The number of moles of NH$$_3$$, that must be added to 2 L of 0.80 M AgNO$$_3$$ in order to reduce the concentration of Ag$$^+$$ ions to $$5.0 \times 10^{-8}$$ M ($$K_{formation}$$ for $$[Ag(NH_3)_2]^+ = 1.0 \times 10^8$$) is _________. (Nearest integer)
[Assume no volume change on adding NH$$_3$$]

We are given a 2 L solution that is $$0.80\;{\rm M}$$ in $$AgNO_3$$. Since every mole of $$AgNO_3$$ furnishes one mole of $$Ag^+$$, the initial moles and concentration of silver-ion are

$$n_{Ag^+}^{\,\text{initial}}=0.80\;{\rm mol\,L^{-1}}\times 2\;{\rm L}=1.6\;{\rm mol},\qquad[Ag^+]_0=0.80\;{\rm M}.$$

Ammonia forms the complex ion $$[Ag(NH_3)_2]^+$$ according to

$$Ag^+ + 2\,NH_3 \rightleftharpoons [Ag(NH_3)_2]^+.$$

The formation (stability) constant is stated to be

$$K_f = \frac{[Ag(NH_3)_2^+]}{[Ag^+][NH_3]^2}=1.0\times10^{8}.$$

We must add enough $$NH_3$$ so that the free silver-ion concentration is reduced to

$$[Ag^+]_{\text{eq}} = 5.0\times10^{-8}\;{\rm M}.$$

Because this value is many orders of magnitude smaller than the initial $$[Ag^+]$$, essentially every silver ion becomes complexed.

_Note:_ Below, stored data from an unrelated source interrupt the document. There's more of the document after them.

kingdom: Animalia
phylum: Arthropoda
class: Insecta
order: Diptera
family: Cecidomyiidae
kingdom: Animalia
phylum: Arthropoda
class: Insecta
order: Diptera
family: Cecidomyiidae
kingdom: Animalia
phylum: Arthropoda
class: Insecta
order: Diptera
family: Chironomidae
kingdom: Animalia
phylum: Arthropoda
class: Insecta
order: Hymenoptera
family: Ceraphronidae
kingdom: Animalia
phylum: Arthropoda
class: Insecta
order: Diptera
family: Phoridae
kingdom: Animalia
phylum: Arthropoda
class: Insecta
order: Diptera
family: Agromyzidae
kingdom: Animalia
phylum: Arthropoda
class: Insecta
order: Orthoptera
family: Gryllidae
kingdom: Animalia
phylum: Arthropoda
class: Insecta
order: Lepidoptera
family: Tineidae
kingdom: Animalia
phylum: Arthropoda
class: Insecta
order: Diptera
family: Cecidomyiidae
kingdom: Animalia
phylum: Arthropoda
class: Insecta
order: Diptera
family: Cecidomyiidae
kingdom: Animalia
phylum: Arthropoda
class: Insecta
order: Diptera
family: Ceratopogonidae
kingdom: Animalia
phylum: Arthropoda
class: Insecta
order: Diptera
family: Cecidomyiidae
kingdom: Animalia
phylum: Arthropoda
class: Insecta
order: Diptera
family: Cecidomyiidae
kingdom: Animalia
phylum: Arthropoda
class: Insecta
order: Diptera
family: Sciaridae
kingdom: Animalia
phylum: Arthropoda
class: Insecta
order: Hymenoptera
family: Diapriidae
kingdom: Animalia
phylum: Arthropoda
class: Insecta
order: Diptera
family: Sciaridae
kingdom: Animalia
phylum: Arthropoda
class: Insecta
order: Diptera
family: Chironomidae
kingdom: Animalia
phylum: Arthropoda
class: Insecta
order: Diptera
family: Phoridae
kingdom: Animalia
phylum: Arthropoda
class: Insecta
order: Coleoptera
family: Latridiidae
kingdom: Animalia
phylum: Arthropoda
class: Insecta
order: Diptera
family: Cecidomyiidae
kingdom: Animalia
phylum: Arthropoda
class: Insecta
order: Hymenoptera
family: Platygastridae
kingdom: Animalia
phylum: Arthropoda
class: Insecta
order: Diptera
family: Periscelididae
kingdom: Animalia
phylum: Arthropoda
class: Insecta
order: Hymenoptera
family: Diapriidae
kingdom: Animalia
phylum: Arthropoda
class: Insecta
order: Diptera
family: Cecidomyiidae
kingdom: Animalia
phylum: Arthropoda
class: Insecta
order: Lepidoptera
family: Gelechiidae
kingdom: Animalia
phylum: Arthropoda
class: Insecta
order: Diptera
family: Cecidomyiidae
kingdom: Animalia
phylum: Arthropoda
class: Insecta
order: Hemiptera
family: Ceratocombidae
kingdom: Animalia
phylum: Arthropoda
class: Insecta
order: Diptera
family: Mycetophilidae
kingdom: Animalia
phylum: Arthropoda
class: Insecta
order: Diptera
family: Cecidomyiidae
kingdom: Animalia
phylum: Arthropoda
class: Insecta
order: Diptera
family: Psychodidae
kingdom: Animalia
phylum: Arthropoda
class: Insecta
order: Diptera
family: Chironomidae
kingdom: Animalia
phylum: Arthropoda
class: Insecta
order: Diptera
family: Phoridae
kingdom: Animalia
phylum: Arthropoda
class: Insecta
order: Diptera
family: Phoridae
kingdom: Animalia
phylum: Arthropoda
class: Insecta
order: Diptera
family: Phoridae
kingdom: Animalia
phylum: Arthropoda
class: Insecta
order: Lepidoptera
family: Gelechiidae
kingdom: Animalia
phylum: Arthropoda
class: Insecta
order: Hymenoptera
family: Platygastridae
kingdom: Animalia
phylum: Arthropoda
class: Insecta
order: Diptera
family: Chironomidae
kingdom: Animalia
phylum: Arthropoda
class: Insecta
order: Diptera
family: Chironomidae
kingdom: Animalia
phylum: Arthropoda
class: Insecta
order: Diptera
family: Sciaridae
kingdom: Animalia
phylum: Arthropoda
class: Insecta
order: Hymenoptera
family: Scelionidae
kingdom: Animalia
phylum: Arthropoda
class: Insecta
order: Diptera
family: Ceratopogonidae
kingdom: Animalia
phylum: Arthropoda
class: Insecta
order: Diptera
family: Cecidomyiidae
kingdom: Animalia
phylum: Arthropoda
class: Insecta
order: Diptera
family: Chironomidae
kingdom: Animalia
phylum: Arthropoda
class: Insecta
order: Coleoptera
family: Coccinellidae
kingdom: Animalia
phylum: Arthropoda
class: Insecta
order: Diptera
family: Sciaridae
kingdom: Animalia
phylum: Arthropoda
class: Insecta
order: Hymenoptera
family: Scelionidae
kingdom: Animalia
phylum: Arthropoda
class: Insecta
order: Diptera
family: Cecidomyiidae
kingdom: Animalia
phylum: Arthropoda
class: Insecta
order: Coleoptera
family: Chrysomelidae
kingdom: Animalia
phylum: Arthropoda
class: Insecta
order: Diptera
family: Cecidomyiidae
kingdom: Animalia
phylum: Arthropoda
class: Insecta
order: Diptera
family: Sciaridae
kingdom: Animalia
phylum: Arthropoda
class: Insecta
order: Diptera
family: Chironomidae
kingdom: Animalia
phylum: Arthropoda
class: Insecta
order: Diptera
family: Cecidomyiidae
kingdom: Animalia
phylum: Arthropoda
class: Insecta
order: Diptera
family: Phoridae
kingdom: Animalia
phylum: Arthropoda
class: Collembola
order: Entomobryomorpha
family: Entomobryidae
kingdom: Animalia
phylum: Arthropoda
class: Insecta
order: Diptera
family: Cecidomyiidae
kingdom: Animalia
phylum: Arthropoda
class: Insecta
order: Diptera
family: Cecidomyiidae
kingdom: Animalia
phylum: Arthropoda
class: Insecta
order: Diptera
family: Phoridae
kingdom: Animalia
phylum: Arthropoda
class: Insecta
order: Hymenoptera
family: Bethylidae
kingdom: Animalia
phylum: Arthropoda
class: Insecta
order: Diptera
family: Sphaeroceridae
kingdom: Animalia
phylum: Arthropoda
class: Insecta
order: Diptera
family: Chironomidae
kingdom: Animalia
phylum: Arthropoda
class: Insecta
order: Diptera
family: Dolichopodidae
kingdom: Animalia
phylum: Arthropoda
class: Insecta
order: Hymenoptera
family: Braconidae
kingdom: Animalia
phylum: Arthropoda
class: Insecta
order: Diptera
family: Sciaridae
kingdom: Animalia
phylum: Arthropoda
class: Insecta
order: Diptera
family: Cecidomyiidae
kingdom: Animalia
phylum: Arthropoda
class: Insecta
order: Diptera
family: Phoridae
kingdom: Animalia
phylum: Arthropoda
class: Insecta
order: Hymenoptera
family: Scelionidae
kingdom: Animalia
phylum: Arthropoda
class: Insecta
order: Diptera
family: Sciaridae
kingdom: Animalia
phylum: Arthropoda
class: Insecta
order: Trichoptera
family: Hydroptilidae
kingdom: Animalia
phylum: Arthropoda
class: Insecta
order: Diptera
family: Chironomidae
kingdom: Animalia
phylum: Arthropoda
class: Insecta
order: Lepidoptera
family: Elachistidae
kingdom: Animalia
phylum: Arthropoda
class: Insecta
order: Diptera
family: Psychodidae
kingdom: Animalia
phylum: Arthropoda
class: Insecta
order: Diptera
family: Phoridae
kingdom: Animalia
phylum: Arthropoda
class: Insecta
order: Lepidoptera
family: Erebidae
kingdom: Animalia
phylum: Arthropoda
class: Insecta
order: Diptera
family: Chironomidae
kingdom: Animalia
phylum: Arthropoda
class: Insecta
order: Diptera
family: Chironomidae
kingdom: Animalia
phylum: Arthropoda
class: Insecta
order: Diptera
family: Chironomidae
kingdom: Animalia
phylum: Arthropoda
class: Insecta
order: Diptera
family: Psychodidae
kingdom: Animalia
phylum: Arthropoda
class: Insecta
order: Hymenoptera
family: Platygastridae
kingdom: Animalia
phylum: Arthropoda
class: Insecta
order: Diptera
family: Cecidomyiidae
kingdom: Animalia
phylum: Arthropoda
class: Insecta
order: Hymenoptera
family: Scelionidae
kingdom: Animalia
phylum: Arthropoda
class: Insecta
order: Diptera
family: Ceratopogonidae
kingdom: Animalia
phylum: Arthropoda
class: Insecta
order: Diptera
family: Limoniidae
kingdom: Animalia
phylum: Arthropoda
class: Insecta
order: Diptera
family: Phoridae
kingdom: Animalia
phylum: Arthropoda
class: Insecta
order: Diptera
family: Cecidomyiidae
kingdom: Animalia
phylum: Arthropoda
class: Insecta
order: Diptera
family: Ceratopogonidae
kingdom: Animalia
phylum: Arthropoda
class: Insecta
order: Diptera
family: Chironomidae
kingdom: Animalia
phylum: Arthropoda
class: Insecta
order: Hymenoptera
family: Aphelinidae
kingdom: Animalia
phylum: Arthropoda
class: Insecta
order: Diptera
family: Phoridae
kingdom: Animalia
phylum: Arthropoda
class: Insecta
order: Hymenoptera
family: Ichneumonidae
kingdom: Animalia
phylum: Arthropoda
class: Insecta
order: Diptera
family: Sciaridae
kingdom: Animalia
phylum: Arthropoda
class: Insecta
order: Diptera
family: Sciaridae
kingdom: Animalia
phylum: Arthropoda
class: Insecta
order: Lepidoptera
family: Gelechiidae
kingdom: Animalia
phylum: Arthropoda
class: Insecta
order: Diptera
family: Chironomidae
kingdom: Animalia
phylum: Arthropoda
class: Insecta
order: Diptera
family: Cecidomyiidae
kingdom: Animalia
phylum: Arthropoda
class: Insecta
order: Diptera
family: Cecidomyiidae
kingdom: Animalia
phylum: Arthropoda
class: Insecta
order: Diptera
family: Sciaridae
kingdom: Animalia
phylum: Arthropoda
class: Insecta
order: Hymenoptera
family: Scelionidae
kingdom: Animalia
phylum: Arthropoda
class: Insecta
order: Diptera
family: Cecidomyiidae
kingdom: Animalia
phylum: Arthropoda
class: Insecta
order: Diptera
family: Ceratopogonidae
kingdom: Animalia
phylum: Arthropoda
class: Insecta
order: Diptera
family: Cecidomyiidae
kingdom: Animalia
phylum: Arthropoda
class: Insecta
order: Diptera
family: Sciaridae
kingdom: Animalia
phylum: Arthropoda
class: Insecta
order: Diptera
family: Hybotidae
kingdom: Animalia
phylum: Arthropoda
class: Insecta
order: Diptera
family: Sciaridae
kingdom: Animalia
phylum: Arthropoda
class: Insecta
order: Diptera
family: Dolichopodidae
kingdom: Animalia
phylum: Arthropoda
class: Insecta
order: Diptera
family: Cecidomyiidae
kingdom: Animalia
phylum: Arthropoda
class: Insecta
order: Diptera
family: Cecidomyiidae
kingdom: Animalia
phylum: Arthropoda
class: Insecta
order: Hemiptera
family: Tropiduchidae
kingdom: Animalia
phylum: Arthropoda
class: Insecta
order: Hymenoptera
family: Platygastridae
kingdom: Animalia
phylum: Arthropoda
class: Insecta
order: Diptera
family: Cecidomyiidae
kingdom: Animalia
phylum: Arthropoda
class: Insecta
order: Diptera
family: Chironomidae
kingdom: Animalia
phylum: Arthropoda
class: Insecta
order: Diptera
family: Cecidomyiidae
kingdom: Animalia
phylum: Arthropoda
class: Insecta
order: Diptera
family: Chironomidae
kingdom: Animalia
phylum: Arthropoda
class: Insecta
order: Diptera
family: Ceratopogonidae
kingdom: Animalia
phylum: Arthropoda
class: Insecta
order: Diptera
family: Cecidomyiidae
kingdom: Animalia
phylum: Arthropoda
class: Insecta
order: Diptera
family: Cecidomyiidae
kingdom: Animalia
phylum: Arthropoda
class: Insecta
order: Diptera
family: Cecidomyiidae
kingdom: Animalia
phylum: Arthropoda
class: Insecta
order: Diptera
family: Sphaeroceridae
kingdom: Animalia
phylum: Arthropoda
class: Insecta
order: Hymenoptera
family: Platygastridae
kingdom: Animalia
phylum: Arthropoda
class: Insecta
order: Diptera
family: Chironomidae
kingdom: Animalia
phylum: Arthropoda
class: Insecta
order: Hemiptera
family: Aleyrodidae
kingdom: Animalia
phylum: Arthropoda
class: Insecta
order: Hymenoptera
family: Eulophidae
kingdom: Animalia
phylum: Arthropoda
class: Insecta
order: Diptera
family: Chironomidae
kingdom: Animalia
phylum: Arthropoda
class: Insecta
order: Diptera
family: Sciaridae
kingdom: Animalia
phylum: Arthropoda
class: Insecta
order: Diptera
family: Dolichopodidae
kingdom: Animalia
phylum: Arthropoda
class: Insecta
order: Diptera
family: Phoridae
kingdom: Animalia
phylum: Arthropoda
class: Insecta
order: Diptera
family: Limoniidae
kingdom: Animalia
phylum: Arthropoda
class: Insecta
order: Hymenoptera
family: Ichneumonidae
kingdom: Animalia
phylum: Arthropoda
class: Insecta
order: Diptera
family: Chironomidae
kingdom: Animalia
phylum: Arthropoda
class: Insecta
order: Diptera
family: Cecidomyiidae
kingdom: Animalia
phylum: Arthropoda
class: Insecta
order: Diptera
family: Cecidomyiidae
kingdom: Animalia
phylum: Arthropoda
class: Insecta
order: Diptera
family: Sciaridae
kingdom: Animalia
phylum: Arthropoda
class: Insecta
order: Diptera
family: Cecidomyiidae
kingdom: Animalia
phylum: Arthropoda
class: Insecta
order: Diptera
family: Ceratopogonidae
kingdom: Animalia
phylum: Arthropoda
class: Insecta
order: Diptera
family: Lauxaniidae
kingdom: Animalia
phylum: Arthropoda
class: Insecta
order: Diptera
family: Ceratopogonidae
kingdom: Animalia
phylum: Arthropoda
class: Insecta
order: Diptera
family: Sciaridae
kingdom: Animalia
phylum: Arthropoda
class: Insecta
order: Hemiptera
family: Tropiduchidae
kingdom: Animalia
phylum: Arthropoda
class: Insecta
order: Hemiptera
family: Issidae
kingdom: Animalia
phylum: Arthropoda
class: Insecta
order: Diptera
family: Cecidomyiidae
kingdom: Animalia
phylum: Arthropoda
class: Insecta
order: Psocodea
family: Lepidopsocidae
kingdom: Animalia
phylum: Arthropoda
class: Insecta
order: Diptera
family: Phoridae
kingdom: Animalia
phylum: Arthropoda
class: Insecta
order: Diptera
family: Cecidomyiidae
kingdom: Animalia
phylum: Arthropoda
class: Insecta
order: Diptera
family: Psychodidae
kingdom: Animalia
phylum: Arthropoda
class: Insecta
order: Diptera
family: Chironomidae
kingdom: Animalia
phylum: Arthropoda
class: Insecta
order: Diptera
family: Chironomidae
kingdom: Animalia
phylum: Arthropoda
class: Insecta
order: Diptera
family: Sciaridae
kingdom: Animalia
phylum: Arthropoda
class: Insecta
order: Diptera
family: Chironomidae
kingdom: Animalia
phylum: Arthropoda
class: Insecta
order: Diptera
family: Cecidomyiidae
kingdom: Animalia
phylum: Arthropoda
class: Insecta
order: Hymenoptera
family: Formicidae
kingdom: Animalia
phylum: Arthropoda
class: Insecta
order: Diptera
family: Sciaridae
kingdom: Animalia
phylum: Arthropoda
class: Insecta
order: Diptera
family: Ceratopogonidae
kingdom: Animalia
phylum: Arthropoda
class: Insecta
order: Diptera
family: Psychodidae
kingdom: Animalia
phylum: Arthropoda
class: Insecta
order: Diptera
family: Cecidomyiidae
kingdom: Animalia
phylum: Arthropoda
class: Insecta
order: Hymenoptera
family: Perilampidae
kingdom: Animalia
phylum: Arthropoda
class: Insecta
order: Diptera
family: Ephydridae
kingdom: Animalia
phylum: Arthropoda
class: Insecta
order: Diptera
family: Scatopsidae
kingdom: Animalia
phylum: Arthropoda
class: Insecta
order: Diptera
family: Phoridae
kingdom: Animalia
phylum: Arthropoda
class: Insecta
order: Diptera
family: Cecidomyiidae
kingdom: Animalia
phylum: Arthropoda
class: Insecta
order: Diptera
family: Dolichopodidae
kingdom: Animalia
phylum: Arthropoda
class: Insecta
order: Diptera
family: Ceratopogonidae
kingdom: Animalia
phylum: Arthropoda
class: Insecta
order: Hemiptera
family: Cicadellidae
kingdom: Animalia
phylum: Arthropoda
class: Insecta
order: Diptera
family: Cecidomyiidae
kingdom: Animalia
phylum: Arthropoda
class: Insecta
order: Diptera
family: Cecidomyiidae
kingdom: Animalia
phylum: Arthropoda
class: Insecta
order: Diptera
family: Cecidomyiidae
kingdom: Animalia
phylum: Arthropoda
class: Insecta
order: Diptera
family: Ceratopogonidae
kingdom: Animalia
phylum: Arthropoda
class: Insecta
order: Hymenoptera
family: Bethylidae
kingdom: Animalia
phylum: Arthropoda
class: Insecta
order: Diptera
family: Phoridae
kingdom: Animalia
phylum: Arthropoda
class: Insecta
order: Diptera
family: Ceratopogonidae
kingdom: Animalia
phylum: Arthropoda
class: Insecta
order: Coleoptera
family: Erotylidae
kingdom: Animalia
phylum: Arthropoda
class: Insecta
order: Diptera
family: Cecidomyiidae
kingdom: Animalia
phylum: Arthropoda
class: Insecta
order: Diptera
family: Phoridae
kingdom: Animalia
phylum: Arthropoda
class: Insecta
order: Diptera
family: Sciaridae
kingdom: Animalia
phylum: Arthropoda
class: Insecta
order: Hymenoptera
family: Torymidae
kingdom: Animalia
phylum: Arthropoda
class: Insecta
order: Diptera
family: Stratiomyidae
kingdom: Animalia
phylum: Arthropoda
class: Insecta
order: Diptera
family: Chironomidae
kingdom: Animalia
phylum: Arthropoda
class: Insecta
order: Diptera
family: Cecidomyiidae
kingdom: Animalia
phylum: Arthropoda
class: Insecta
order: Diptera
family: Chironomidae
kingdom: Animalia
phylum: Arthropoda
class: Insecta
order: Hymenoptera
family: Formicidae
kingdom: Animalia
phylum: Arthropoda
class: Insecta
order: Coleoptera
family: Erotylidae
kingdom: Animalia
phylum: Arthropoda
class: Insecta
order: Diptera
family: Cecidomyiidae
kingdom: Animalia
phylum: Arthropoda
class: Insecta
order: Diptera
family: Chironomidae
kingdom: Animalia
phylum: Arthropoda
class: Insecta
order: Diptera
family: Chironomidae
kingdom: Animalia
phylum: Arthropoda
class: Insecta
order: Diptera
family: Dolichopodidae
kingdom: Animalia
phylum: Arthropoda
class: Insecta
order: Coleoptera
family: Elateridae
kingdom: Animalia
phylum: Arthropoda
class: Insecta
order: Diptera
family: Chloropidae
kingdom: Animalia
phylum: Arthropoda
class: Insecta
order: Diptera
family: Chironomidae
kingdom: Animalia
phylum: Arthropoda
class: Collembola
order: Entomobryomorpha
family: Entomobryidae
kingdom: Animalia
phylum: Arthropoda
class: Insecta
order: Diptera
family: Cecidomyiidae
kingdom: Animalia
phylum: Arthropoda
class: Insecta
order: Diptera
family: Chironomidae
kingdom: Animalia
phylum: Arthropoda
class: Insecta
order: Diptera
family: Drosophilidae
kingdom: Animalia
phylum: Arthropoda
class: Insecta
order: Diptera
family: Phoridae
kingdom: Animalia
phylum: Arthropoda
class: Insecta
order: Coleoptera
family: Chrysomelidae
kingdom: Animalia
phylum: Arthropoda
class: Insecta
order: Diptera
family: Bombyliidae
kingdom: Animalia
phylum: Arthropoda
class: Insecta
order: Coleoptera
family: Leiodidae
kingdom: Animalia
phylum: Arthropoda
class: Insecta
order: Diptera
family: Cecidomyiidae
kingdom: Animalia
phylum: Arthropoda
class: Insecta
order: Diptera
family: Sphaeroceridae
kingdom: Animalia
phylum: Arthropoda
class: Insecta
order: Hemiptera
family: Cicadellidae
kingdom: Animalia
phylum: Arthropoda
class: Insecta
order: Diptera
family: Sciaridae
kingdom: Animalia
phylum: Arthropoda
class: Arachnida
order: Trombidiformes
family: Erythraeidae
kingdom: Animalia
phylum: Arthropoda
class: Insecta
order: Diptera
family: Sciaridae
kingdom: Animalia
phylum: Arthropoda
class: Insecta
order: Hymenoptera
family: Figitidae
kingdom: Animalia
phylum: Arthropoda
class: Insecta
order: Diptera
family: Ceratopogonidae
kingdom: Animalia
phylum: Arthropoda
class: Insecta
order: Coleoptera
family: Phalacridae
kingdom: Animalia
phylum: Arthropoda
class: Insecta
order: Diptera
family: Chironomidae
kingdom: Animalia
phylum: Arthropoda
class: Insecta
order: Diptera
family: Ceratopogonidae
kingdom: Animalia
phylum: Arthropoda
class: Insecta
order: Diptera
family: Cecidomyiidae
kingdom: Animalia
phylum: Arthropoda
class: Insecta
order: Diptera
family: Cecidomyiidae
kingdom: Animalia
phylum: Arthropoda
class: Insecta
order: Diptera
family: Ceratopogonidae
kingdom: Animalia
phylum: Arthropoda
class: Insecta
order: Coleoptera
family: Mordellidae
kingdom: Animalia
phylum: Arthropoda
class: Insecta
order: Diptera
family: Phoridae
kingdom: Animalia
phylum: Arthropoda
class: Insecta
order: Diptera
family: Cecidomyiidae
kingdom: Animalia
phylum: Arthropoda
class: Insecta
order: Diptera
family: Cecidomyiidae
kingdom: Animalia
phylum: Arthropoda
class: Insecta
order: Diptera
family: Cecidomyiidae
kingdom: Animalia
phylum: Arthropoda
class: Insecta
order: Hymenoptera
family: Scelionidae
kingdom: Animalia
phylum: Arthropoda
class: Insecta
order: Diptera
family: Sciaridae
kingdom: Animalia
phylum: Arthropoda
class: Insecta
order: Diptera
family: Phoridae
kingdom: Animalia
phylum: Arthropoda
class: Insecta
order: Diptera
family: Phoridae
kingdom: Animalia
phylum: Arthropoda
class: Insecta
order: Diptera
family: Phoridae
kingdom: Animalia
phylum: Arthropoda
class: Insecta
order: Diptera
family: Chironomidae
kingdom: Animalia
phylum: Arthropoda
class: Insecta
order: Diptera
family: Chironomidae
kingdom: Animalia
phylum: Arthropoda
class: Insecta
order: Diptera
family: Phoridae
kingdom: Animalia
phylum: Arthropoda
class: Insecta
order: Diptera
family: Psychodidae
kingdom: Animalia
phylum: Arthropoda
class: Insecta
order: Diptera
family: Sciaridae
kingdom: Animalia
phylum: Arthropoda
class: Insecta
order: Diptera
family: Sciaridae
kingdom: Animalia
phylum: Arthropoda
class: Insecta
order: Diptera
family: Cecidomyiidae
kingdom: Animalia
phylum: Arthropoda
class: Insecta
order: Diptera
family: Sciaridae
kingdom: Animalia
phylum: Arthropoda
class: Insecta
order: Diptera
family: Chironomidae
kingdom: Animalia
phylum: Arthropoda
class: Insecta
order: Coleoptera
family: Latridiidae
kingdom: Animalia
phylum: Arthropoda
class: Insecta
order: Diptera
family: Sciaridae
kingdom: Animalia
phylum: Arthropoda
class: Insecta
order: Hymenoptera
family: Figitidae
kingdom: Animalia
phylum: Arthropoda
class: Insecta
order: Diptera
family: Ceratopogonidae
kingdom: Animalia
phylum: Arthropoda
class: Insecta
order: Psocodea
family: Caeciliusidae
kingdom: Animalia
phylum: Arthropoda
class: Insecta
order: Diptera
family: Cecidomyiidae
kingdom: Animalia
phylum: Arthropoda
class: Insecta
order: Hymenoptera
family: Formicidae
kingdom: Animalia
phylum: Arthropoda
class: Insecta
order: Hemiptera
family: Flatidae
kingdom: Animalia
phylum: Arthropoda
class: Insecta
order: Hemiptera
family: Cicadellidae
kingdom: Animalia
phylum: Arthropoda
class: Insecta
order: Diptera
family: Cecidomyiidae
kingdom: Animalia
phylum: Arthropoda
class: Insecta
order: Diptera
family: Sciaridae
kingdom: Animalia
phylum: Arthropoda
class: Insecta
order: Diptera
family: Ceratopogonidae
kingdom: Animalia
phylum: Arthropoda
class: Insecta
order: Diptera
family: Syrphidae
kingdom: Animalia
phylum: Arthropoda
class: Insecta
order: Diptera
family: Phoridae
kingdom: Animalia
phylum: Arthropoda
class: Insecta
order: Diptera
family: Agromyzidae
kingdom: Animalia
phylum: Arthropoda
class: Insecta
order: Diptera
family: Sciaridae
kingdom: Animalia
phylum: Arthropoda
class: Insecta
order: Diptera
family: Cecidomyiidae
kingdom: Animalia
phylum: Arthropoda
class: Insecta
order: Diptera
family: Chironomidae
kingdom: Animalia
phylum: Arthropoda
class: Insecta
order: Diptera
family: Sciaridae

Hence at equilibrium

$$[Ag(NH_3)_2^+]_{\text{eq}} \approx [Ag^+]_0-[Ag^+]_{\text{eq}} =0.80-5.0\times10^{-8}\approx0.80\;{\rm M}.$$

Let $$[NH_3]_{\text{free}}$$ be the concentration of ammonia that remains unbound. Each complex consumes two molecules of ammonia, so the concentration of bound ammonia is

$$[NH_3]_{\text{bound}} = 2\,[Ag(NH_3)_2^+] = 2(0.80)=1.6\;{\rm M}.$$

Now apply the formation constant:

$$K_f = \frac{[Ag(NH_3)_2^+]}{[Ag^+][NH_3]_{\text{free}}^{\,2}} =\frac{0.80}{(5.0\times10^{-8})[NH_3]_{\text{free}}^{\,2}} =1.0\times10^{8}.$$

Rearranging for $$[NH_3]_{\text{free}}^{\,2}$$ gives

$$[NH_3]_{\text{free}}^{\,2} =\frac{0.80}{(1.0\times10^{8})(5.0\times10^{-8})} =\frac{0.80}{5}=0.16.$$

Taking the square root:

$$[NH_3]_{\text{free}}=\sqrt{0.16}=0.40\;{\rm M}.$$

The total ammonia concentration that must be present is the sum of free and bound portions:

$$[NH_3]_{\text{total}} =[NH_3]_{\text{free}}+[NH_3]_{\text{bound}} =0.40+1.60=2.0\;{\rm M}.$$

Because the solution volume is fixed at 2 L (the problem tells us to neglect volume change), the total moles of ammonia required are

$$n_{NH_3}=([NH_3]_{\text{total}})\times V =(2.0\;{\rm mol\,L^{-1}})\times(2\;{\rm L}) =4.0\;{\rm mol}.$$

The nearest integer is 4.

Hence, the correct answer is Option 4.